▸ **DIRECTIONS**: Put every line of the records below into a Markdown table with two columns, Row and Text: Row holds a running line number and Text holds the line itself. Leave out blank lines.

──────────

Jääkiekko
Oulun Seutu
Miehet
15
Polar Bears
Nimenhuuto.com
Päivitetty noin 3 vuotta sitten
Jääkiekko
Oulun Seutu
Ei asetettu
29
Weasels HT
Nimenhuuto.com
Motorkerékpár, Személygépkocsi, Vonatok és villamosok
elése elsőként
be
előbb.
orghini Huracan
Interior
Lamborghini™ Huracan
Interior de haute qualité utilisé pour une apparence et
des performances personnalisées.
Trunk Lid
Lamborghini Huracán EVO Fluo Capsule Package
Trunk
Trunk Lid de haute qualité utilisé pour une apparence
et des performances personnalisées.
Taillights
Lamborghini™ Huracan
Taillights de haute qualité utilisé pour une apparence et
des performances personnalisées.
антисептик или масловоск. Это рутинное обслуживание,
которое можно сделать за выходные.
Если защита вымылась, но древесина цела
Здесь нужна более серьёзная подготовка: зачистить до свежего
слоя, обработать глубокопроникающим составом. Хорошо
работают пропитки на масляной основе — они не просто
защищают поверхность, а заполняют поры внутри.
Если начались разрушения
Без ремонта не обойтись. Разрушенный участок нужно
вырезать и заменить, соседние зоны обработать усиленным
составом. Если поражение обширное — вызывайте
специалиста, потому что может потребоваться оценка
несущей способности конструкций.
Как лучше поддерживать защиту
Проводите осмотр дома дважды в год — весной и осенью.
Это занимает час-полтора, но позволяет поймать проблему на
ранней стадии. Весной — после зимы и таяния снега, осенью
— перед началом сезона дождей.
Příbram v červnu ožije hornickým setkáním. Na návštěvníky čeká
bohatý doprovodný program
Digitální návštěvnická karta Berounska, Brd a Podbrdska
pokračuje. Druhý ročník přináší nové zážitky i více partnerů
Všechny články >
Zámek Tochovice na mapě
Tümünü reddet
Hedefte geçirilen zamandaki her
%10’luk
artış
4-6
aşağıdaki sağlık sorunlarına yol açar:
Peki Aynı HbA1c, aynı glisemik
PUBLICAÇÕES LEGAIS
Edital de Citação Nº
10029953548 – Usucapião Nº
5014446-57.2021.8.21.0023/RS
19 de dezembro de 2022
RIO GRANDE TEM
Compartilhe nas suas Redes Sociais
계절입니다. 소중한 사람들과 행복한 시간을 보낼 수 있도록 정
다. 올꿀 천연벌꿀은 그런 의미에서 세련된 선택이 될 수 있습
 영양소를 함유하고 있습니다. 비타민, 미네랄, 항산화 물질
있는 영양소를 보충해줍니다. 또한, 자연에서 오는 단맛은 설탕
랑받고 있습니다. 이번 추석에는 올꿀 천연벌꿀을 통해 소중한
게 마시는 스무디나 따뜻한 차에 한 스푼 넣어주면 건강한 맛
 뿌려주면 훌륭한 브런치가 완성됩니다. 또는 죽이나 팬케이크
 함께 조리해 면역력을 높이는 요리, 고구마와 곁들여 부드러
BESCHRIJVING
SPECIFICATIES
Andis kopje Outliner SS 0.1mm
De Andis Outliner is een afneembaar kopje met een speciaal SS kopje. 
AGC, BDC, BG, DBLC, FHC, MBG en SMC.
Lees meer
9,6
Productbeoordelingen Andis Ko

──────────

▸ **TASK RESPONSE**:
| Row | Text |
|---|---|
| 1 | Jääkiekko |
| 2 | Oulun Seutu |
| 3 | Miehet |
| 4 | 15 |
| 5 | Polar Bears |
| 6 | Nimenhuuto.com |
| 7 | Päivitetty noin 3 vuotta sitten |
| 8 | Jääkiekko |
| 9 | Oulun Seutu |
| 10 | Ei asetettu |
| 11 | 29 |
| 12 | Weasels HT |
| 13 | Nimenhuuto.com |
| 14 | Motorkerékpár, Személygépkocsi, Vonatok és villamosok |
| 15 | elése elsőként |
| 16 | be |
| 17 | előbb. |
| 18 | orghini Huracan |
| 19 | Interior |
| 20 | Lamborghini™ Huracan |
| 21 | Interior de haute qualité utilisé pour une apparence et |
| 22 | des performances personnalisées. |
| 23 | Trunk Lid |
| 24 | Lamborghini Huracán EVO Fluo Capsule Package |
| 25 | Trunk |
| 26 | Trunk Lid de haute qualité utilisé pour une apparence |
| 27 | et des performances personnalisées. |
| 28 | Taillights |
| 29 | Lamborghini™ Huracan |
| 30 | Taillights de haute qualité utilisé pour une apparence et |
| 31 | des performances personnalisées. |
| 32 | антисептик или масловоск. Это рутинное обслуживание, |
| 33 | которое можно сделать за выходные. |
| 34 | Если защита вымылась, но древесина цела |
| 35 | Здесь нужна более серьёзная подготовка: зачистить до свежего |
| 36 | слоя, обработать глубокопроникающим составом. Хорошо |
| 37 | работают пропитки на масляной основе — они не просто |
| 38 | защищают поверхность, а заполняют поры внутри. |
| 39 | Если начались разрушения |
| 40 | Без ремонта не обойтись. Разрушенный участок нужно |
| 41 | вырезать и заменить, соседние зоны обработать усиленным |
| 42 | составом. Если поражение обширное — вызывайте |
| 43 | специалиста, потому что может потребоваться оценка |
| 44 | несущей способности конструкций. |
| 45 | Как лучше поддерживать защиту |
| 46 | Проводите осмотр дома дважды в год — весной и осенью. |
| 47 | Это занимает час-полтора, но позволяет поймать проблему на |
| 48 | ранней стадии. Весной — после зимы и таяния снега, осенью |
| 49 | — перед началом сезона дождей. |
| 50 | Příbram v červnu ožije hornickým setkáním. Na návštěvníky čeká |
| 51 | bohatý doprovodný program |
| 52 | Digitální návštěvnická karta Berounska, Brd a Podbrdska |
| 53 | pokračuje. Druhý ročník přináší nové zážitky i více partnerů |
| 54 | Všechny články > |
| 55 | Zámek Tochovice na mapě |
| 56 | Tümünü reddet |
| 57 | Hedefte geçirilen zamandaki her |
| 58 | %10’luk |
| 59 | artış |
| 60 | 4-6 |
| 61 | aşağıdaki sağlık sorunlarına yol açar: |
| 62 | Peki Aynı HbA1c, aynı glisemik |
| 63 | PUBLICAÇÕES LEGAIS |
| 64 | Edital de Citação Nº |
| 65 | 10029953548 – Usucapião Nº |
| 66 | 5014446-57.2021.8.21.0023/RS |
| 67 | 19 de dezembro de 2022 |
| 68 | RIO GRANDE TEM |
| 69 | Compartilhe nas suas Redes Sociais |
| 70 | 계절입니다. 소중한 사람들과 행복한 시간을 보낼 수 있도록 정 |
| 71 | 다. 올꿀 천연벌꿀은 그런 의미에서 세련된 선택이 될 수 있습 |
| 72 |  영양소를 함유하고 있습니다. 비타민, 미네랄, 항산화 물질 |
| 73 | 있는 영양소를 보충해줍니다. 또한, 자연에서 오는 단맛은 설탕 |
| 74 | 랑받고 있습니다. 이번 추석에는 올꿀 천연벌꿀을 통해 소중한 |
| 75 | 게 마시는 스무디나 따뜻한 차에 한 스푼 넣어주면 건강한 맛 |
| 76 |  뿌려주면 훌륭한 브런치가 완성됩니다. 또는 죽이나 팬케이크 |
| 77 |  함께 조리해 면역력을 높이는 요리, 고구마와 곁들여 부드러 |
| 78 | BESCHRIJVING |
| 79 | SPECIFICATIES |
| 80 | Andis kopje Outliner SS 0.1mm |
| 81 | De Andis Outliner is een afneembaar kopje met een speciaal SS kopje.  |
| 82 | AGC, BDC, BG, DBLC, FHC, MBG en SMC. |
| 83 | Lees meer |
| 84 | 9,6 |
| 85 | Productbeoordelingen Andis Ko |